A monomial is a function, like this example, where the rule consists of raising the input number to some power, and then maybe multiplying it by a constant. For example, if f(x) = 3x^4, then that is a monomial. I would have f(1) = 3, f(2) = 48, f(3) = 243, etc.
A polynomial is a function whose rule is just a sum of several monomials. For example, f(x) = x^2 + 2x. x^2 and 2x are each monomials, and f is their sum, so it is a polynomial. I have f(1) = 3 in this case, f(2) = 4, and so on.
A "third-degree polynomial" is a polynomial whose highest power is 3. That means nothing gets raised to a higher degree than 3. So f(x) = -2x^3 + x + 1 is a third-degree, while f(x) = x^4 - 1 is not.
Now, here's the interesting thing. Consider the set of all polynomials third-degree or less. That's going to be things of the form ax^3 + bx^2 + cx + d, where a, b, c, and d are fixed numbers that don't depend on x. (A few examples: x^3 + 55x^2 - 2; x^3 + 1; x^3 + x^2 - x - 1; x^2; and so on). If you add two of these, you get another third-degree (or less) polynomial, and if you multiply any of them by a number, yet again you get a third-degree (or less) polynomial: if f(x) = x^3 + x^2 - 1, then 3f(x) = 3x^3 + 3x^2 - 3.

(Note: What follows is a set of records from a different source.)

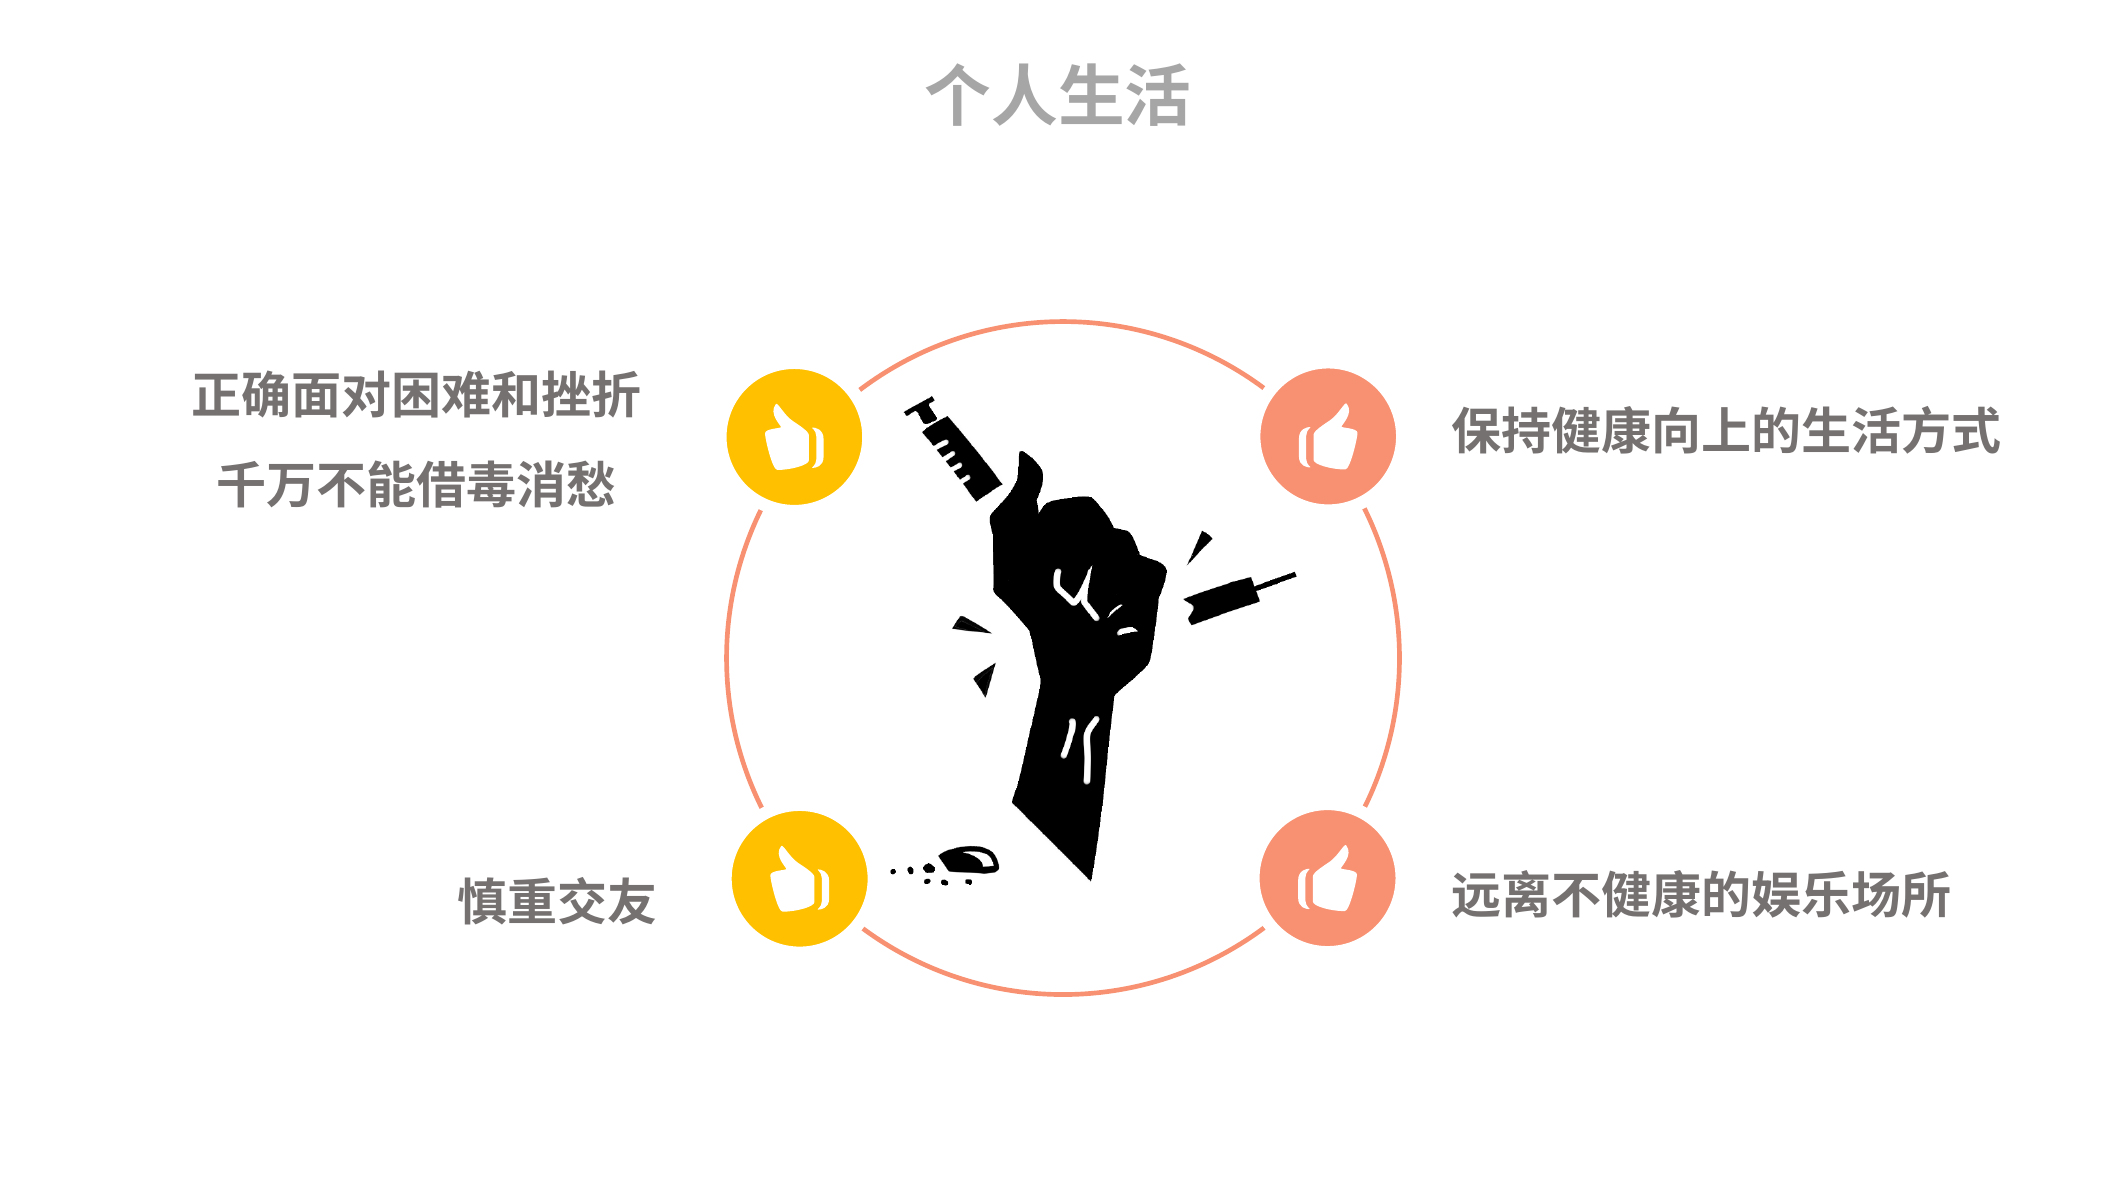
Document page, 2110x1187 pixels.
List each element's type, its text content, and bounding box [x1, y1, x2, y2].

picture [740, 289, 1393, 941]
text_box 个人生活 [868, 53, 1248, 134]
text_box 慎重交友 [381, 851, 673, 901]
text_box 正确面对困难和挫折千万不能借毒消愁 [171, 326, 661, 437]
text_box 保持健康向上的生活方式 [1436, 380, 2024, 422]
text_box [720, 362, 740, 512]
text_box [879, 941, 1247, 996]
text_box [725, 560, 740, 756]
text_box [1393, 587, 1401, 729]
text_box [725, 804, 874, 953]
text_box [1393, 362, 1403, 511]
text_box 远离不健康的娱乐场所 [1436, 843, 2047, 941]
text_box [1253, 803, 1402, 953]
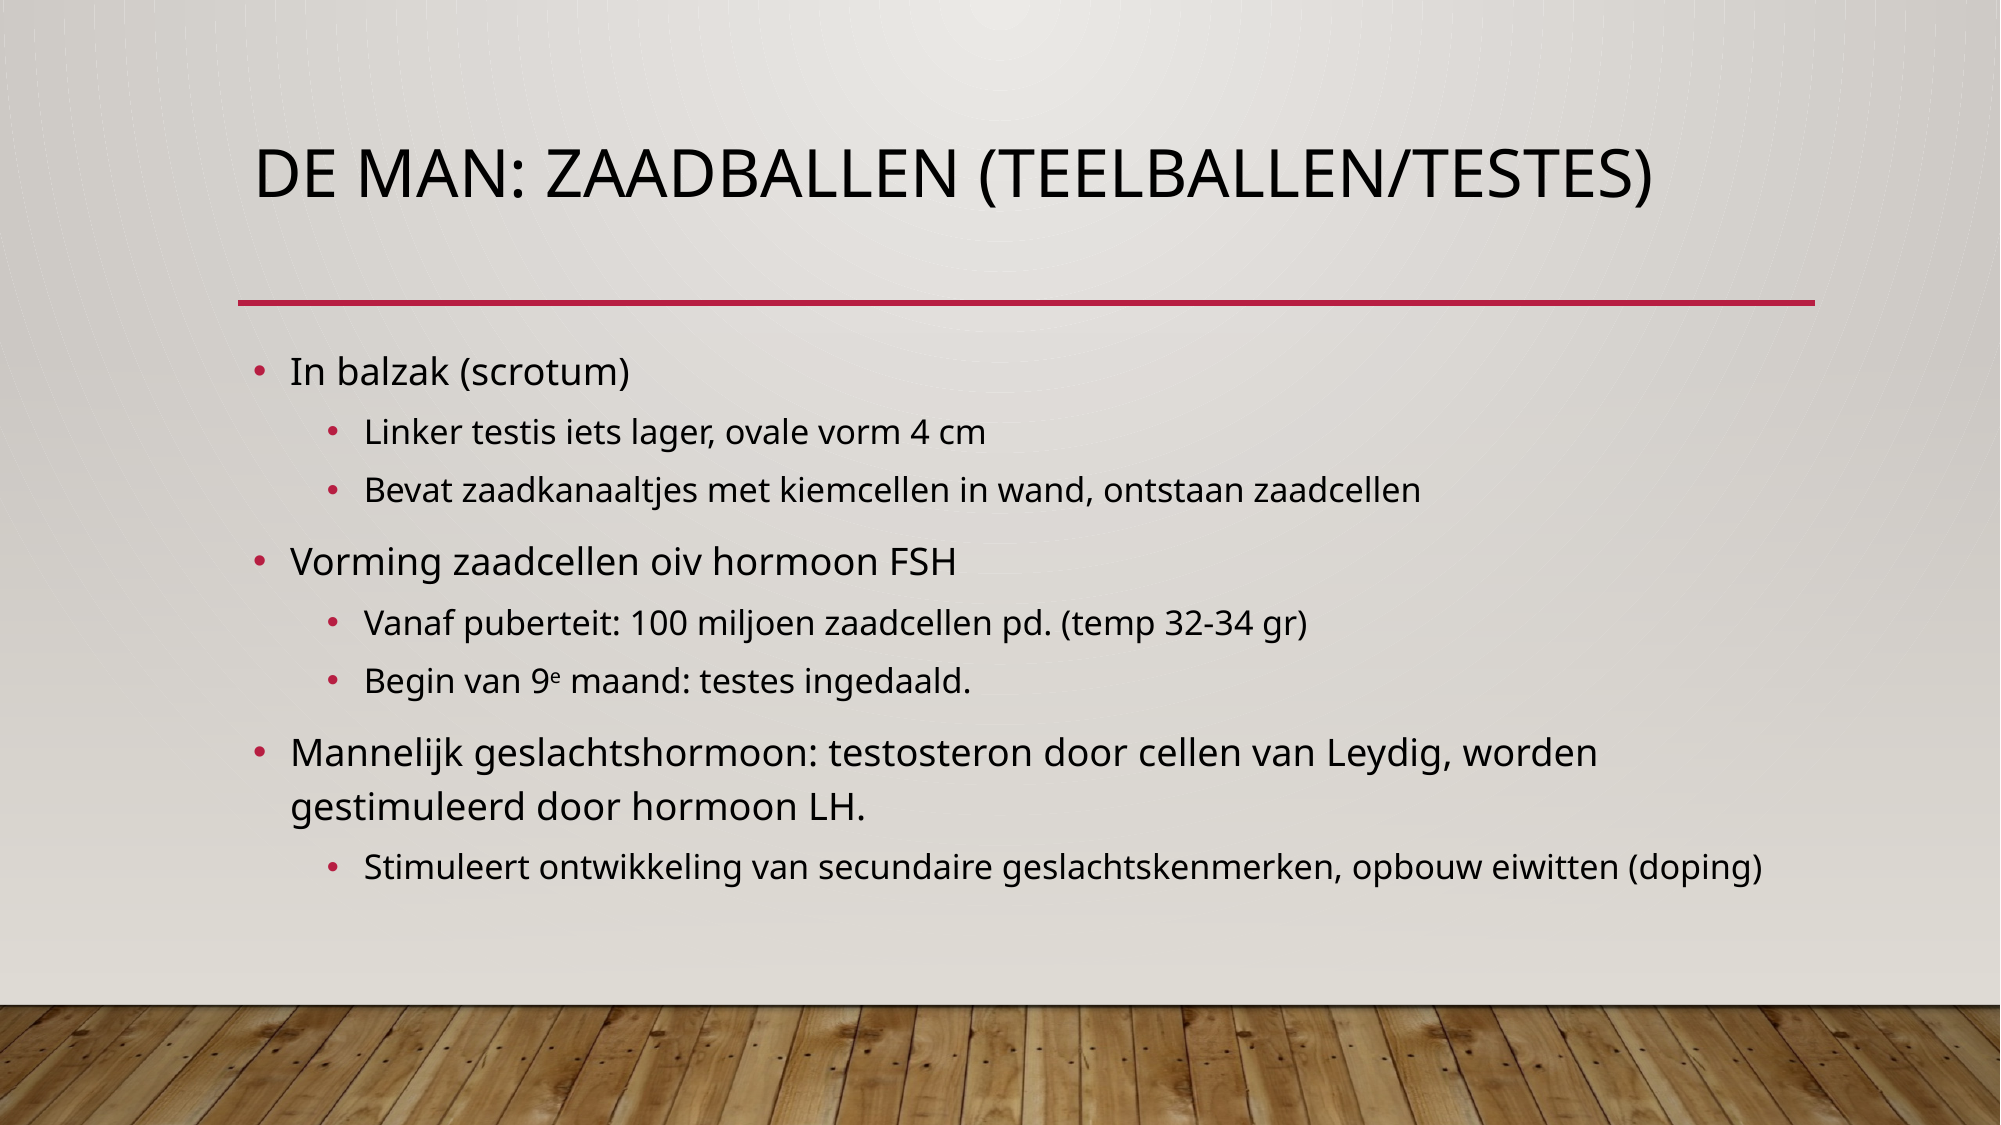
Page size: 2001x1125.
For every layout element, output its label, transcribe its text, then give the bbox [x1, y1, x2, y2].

All that means that S is actually a vector space.
Which brings us to tboin's problem. In the example, P2 is a vector space of polynomials (at least if I'm right!), and p(t) is a polynomial, and the notation
p(t) Є P2
just means that the polynomial p(t) (whatever that may be) is in the space.
For example, consider our space S of third-or-less degree polynomials, and let p(t) = t^3 + t^2 - 3t + 4, and q(t) = t^4 + 1. Then
p(t) Є S
is true, as p is third-degree; but
q(t) Є S
is false, as q is fourth-degree.
Well, I hope this was at all interesting or helpful. Sorry if not. I'm admittedly not the best teacher, and as I say, you didn't ask anyway. I just read (or perhaps misread!) some amount of math intimidation in your remarks, and I try to discourage this, as I say.